In [29]:
# Создаем таблицы и загружаем данные 
import io
import csv
import psycopg2

conn = psycopg2.connect(
    dbname="shod_1",
    user="dmp",
    password="dmp",
    host="localhost",
    port="5434"
)

conn.autocommit = True
cursor = conn.cursor()

create_customer_table = """
CREATE TABLE IF NOT EXISTS customer(
    customer_id INT PRIMARY KEY,
    first_name VARCHAR(50),
    last_name VARCHAR(50),
    gender VARCHAR(30),
    dob VARCHAR(50),
    job_title VARCHAR(50),
    job_industry_category VARCHAR(50),
    wealth_segment VARCHAR(50),
    deceased_indicator VARCHAR(50),
    owns_car VARCHAR(30),
    address VARCHAR(50),
    postcode VARCHAR(30),
    state VARCHAR(30),
    country VARCHAR(30),
    property_valuation INT
);
"""
cursor.execute(create_customer_table)

create_transaction_table = """

++++++++

__ЧТО СДЕЛАТЬ__.
A – Какой столбец объявлен первичным ключом таблицы customer во фрагменте кода?
B – Приведите продолжение фрагмента кода, начиная сразу после его последней строки.

__ПОКАЗАННЫЕ ДАННЫЕ__.
++++++++

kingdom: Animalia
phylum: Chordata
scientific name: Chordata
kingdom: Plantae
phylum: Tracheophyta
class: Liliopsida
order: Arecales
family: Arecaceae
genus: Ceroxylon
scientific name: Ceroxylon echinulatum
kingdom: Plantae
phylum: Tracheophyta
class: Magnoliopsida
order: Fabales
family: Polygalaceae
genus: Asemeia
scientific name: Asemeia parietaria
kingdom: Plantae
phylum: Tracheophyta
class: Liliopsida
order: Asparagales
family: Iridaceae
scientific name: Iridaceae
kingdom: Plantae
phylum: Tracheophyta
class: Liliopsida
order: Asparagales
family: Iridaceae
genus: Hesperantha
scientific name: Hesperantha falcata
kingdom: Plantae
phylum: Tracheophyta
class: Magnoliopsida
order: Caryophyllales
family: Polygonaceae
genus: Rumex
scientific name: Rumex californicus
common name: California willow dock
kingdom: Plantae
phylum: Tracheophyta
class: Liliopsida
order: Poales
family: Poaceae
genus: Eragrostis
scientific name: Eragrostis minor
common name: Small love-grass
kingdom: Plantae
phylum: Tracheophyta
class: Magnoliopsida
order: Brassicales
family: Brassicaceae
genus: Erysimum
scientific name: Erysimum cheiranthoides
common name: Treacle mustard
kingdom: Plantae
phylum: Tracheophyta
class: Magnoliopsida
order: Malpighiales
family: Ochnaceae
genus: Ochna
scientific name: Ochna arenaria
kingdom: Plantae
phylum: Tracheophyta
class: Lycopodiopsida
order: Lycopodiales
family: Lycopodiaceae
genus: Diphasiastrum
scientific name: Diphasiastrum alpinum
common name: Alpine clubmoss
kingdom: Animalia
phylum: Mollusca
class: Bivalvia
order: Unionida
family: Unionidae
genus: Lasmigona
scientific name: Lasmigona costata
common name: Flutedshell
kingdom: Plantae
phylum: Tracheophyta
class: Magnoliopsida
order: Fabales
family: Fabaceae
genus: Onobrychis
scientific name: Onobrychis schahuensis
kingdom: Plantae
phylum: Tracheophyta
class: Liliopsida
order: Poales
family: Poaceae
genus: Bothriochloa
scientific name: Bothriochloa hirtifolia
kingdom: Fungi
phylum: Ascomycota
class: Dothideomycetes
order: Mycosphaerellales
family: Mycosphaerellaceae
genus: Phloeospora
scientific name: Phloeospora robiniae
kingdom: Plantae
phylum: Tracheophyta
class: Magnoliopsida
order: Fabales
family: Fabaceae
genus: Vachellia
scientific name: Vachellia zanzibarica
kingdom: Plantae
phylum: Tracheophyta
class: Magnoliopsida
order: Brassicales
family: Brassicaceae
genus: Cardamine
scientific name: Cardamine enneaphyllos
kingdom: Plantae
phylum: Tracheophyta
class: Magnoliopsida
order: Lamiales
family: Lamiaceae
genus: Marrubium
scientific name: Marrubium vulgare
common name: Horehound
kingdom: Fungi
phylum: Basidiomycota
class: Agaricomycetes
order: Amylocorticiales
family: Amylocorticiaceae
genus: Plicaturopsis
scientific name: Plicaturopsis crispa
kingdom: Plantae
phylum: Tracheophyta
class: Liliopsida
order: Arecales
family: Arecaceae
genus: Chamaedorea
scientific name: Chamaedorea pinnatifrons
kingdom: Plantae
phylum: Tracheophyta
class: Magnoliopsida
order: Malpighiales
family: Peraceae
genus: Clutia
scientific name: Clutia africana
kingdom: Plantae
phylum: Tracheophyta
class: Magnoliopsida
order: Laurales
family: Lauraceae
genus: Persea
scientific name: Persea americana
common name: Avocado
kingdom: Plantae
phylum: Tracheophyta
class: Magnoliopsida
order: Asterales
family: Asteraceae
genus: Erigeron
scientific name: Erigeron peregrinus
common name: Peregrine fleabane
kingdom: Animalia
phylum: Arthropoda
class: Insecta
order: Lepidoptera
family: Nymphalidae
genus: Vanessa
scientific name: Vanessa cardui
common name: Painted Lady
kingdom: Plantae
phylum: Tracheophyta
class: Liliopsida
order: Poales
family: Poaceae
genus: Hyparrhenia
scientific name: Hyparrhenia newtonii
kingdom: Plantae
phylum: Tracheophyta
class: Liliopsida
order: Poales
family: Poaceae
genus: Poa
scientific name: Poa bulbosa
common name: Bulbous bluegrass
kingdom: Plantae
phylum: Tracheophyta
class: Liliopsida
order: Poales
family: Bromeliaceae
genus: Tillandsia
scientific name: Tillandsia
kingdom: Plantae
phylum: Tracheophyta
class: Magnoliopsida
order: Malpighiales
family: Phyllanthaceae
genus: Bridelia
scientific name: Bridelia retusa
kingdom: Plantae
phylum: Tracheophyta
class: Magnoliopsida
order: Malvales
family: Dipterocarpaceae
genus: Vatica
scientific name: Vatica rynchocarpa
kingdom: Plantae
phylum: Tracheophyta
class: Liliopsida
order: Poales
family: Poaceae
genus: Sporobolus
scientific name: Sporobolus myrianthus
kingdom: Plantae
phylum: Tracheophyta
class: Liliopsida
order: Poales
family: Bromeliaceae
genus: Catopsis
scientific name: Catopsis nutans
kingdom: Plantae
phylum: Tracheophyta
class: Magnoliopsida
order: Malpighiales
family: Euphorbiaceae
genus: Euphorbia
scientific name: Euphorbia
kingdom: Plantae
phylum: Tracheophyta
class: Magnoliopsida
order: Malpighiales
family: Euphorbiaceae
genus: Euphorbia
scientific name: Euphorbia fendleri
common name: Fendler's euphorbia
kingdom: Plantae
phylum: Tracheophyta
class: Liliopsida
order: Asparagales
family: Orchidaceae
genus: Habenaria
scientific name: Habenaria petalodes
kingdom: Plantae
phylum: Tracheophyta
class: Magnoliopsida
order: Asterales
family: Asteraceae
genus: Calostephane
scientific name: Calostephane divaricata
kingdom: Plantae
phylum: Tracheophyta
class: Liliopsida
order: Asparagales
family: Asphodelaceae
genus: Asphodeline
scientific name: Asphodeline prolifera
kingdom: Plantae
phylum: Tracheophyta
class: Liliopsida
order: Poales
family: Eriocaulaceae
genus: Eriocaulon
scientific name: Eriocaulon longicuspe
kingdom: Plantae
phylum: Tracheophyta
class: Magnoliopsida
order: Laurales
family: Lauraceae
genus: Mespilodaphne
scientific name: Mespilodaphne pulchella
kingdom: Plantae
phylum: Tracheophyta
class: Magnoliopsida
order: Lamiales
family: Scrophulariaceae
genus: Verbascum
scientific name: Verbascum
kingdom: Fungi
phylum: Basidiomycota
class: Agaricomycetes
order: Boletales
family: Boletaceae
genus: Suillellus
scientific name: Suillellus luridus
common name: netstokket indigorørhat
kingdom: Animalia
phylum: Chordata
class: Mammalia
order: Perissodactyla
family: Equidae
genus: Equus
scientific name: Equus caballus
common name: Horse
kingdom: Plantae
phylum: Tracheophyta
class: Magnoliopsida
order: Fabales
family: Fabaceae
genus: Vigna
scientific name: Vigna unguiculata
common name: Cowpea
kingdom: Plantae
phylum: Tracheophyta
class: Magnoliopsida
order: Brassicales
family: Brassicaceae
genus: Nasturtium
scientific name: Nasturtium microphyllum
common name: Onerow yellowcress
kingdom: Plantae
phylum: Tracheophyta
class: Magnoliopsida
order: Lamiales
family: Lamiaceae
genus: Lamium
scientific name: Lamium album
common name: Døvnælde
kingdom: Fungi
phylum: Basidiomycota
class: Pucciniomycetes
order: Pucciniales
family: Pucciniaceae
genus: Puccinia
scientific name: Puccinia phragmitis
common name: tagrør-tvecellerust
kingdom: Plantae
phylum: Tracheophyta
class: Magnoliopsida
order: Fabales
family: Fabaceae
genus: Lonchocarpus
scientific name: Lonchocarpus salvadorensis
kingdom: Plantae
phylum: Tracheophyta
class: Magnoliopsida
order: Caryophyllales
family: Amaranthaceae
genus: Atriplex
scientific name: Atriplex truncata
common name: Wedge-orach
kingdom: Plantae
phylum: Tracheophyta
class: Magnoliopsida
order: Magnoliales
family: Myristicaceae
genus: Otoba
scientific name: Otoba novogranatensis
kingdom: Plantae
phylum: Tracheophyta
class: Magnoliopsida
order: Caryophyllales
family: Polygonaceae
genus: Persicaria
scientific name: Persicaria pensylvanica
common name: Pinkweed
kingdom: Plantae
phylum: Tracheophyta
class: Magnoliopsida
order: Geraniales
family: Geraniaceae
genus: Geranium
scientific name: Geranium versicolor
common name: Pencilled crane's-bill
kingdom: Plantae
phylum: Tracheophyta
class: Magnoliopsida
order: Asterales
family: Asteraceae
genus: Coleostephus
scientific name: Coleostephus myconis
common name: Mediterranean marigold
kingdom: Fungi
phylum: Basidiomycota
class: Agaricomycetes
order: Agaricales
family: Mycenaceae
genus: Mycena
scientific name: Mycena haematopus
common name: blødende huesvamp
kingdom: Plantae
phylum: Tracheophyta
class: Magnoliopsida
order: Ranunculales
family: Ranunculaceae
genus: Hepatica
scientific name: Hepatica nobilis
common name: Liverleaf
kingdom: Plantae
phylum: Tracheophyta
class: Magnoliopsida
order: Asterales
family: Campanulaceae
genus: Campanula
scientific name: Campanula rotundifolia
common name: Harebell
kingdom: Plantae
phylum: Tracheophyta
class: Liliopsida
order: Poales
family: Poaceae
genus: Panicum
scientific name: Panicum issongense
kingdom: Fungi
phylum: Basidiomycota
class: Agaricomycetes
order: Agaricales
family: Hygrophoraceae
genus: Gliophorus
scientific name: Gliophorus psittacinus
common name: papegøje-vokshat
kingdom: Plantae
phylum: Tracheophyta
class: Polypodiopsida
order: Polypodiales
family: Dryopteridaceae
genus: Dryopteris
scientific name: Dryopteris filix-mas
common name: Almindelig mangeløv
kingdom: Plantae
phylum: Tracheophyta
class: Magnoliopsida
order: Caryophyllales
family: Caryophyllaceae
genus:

++++++++

__ОТВЕТЫ__.
A – Столбец customer_id.

B –
CREATE TABLE IF NOT EXISTS "transaction" (
    transaction_id INT PRIMARY KEY,
    product_id INT,
    customer_id INT,
    transaction_date VARCHAR(30),
    online_order VARCHAR(30),
    order_status VARCHAR(30),
    brand VARCHAR(30),
    product_line VARCHAR(30),
    product_class VARCHAR(30),
    product_size VARCHAR(30),
    list_price FLOAT4,
    standard_cost FLOAT4
);
"""
cursor.execute(create_transaction_table)

with open('customer.csv', 'r', encoding='utf-8') as f:
    cursor.copy_expert("COPY customer FROM STDIN WITH CSV HEADER DELIMITER ';'", f)

with open('transaction.csv', 'r', encoding='utf-8') as f:
        reader = csv.reader(f, delimiter=';')
        header = next(reader)
        processed_rows = []
        for row in reader:
            row[10] = row[10].replace(',', '.')
            row[11] = row[11].replace(',', '.')
            processed_rows.append(row)
    
output = io.StringIO()
writer = csv.writer(output, delimiter=';')
writer.writerow(header)
writer.writerows(processed_rows)
output.seek(0)
    
cursor.copy_expert('COPY "transaction" FROM STDIN WITH CSV HEADER DELIMITER \';\'', output)
    


In [30]:
# Задание 1

sql_query = """
SELECT job_industry_category, COUNT(*) AS client_count
FROM customer
GROUP BY job_industry_category
ORDER BY client_count DESC;
"""
cursor.execute(sql_query)
results = cursor.fetchall()

for row in results:
    print(row)

('Manufacturing', 799)
('Financial Services', 774)
('n/a', 656)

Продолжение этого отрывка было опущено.